Renting a house or apartment can feel like the story of Goldilocks: the search for not too big, not too small. While it makes absolute sense to get caught up in important details like amount of bedrooms, location, size, garage (or absence of one), renting a house or rental unit is a legal agreement signed by both the landlord and tenant. If you want to make sure that legal agreement goes smoothly before and after you rent, avoiding these top tenant mistakes saves you time and headaches throughout the rental process.
Not reading the fine print
A rental agreement is a legal agreement, so don’t just blindly sign the piece of paper without reviewing the document. Particular items to look for is the length of the lease, any penalties spelled out, responsibilities you need to fulfill, and the terms of breaking the lease. Don’t take everything your landlord says for granted; make sure it is spelled out in the agreement in case the landlord forgets or gives you incorrect information.
Not getting it all in writing
If you and your landlord make any verbal agreements, make sure those terms are written out in the rental agreement—and don’t sign it until you’ve seen the additions added on to the form. For example, if your landlord has agreed to repair the water damage in a corner of your bedroom, have them write that out (in full detail, including repair and location of repair) on the rental agreement. This is going to be helpful later if the repair isn’t made. If you have it writing, it’s going to be a lot easier to hold the landlord or landlord company to their promise.
Not getting a signed copy of the rental agreement
A signed lease is like gold when any disagreements arise, and when getting your security deposit back. Unfortunately, some landlords promise to send the copy and don’t follow through. Don’t just ask for a signed copy—insist on it. This is important when consulting an attorney about any problems with your landlord, and one of the first things an experienced lawyer requests.
Not taking pictures
Before you move in, or shortly after, take pictures of the property—especially any areas that are in disrepair. Some examples of items to look for are scratches or damage to drywall, caulking that is pulling off, chips to the counters, sinks or flooring, and any other issues you find. Keep these pictures for when you move out; this simple action can help you keep from paying for damage that was already there.
Not knowing your rights—especially concerning the security deposit
Don’t step into a rental agreement without knowing your rights as a tenant. What actions can you take if the landlord doesn’t make repairs? When do you get your security deposit back (more about that in our article about rental security deposits here)? What can you do if the condition of your unit or rented house becomes unsafe?
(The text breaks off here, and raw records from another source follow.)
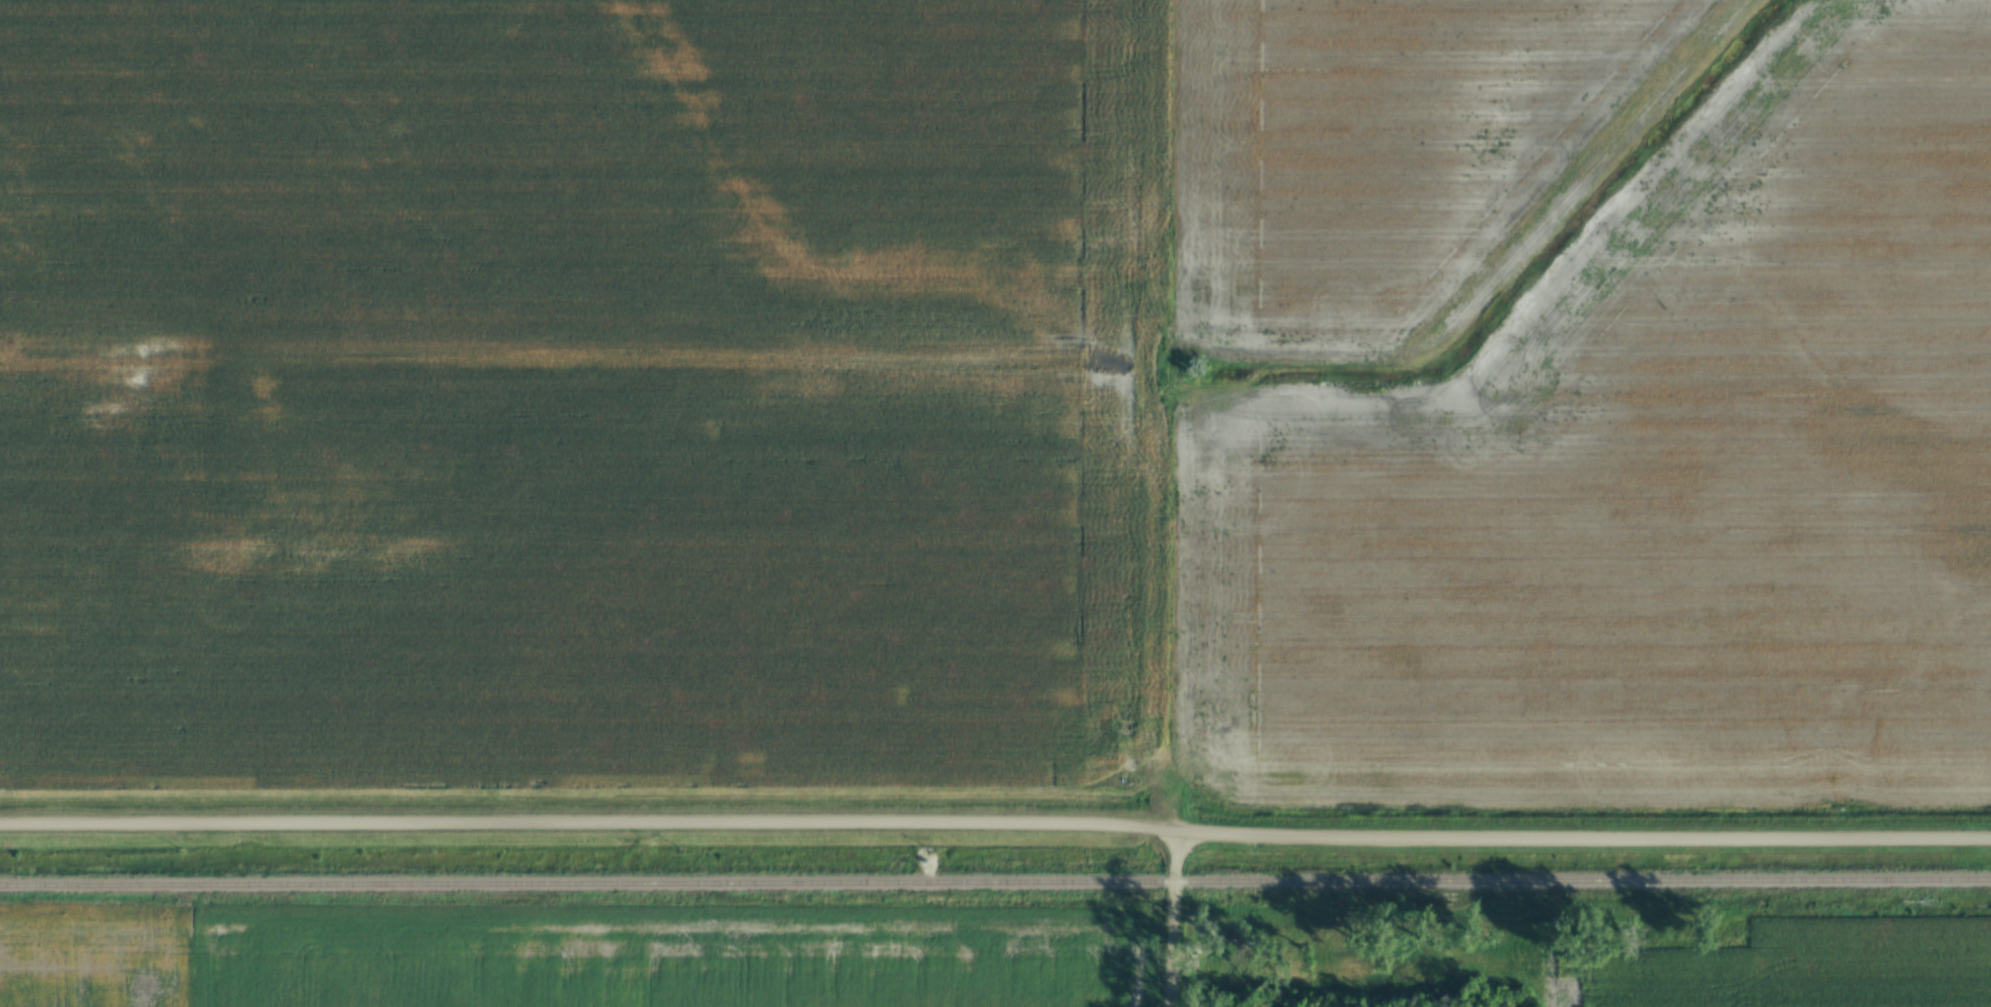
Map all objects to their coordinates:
road: (995, 821)
railway: (995, 883)
road: (1172, 918)

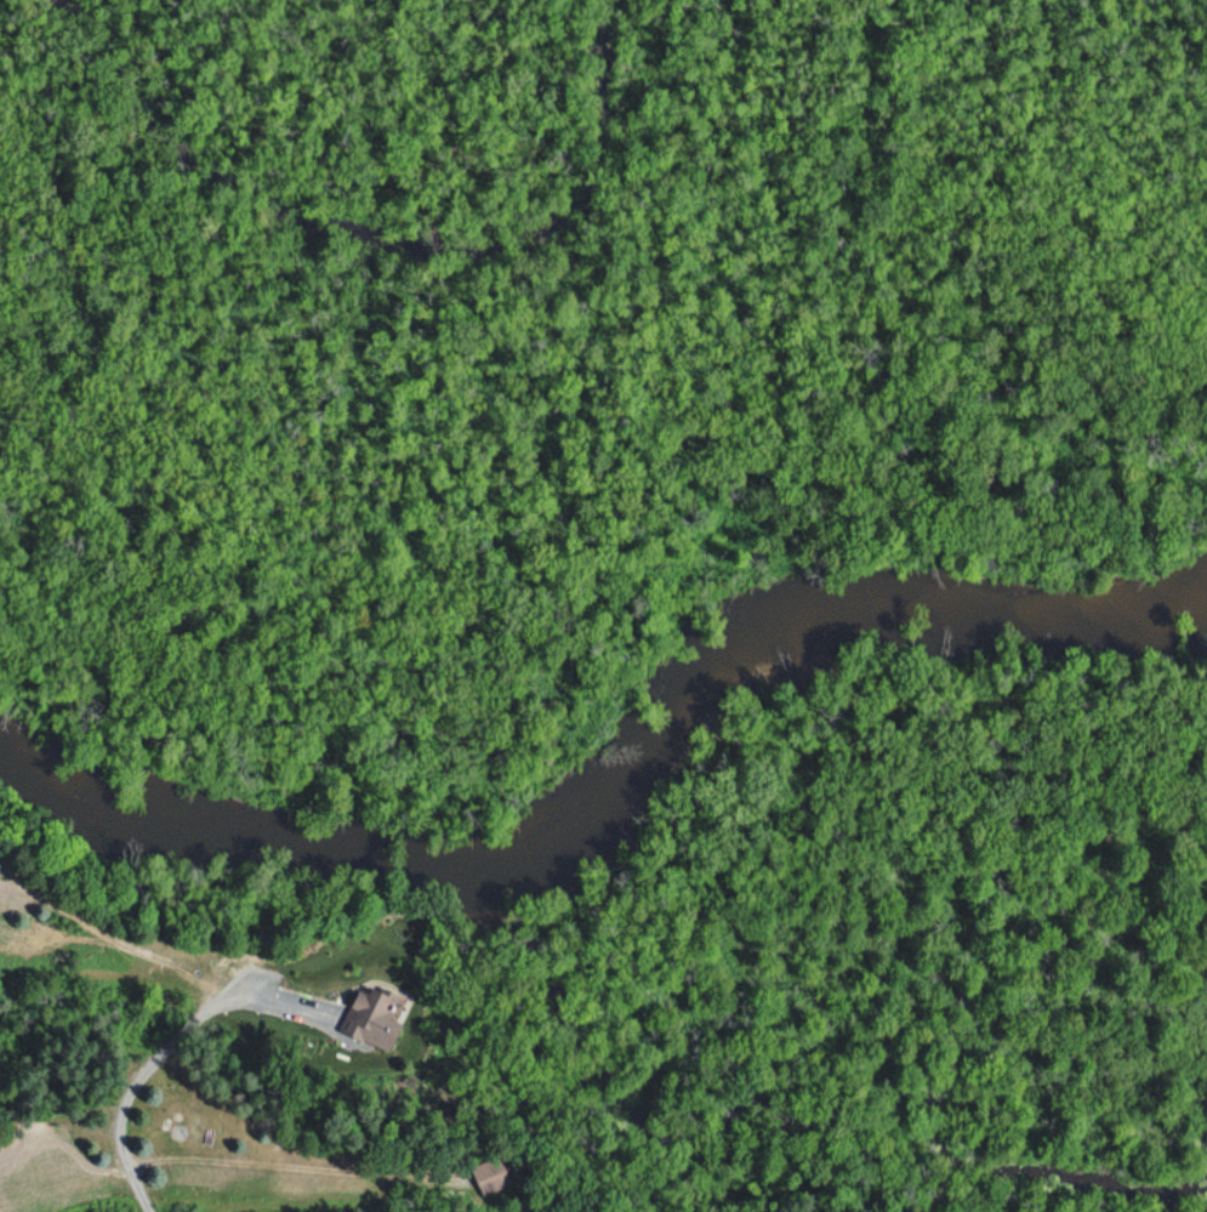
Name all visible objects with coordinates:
river: (911, 610)
river: (342, 852)
building: (368, 1012)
Remember that regulations vary based on the locality of your rental.
Once you have a signed agreement, make sure you contact your insurance agent about renter’s insurance. It’s inexpensive and incredibly valuable should anything happen to your items in your apartment or rented house (i.e. via fire, flooding, etc.); most renter’s insurance policies ensure that your items are replaced when you need them the most.
If you have any issues with your landlord, such as having him fulfill a promise made in the fine print or getting your security deposit back, consult an experienced local attorney. Take note of the ‘local’ part because a lawyer that does business in your area is going to have a thorough knowledge of local rental regulations which do vary from state to state.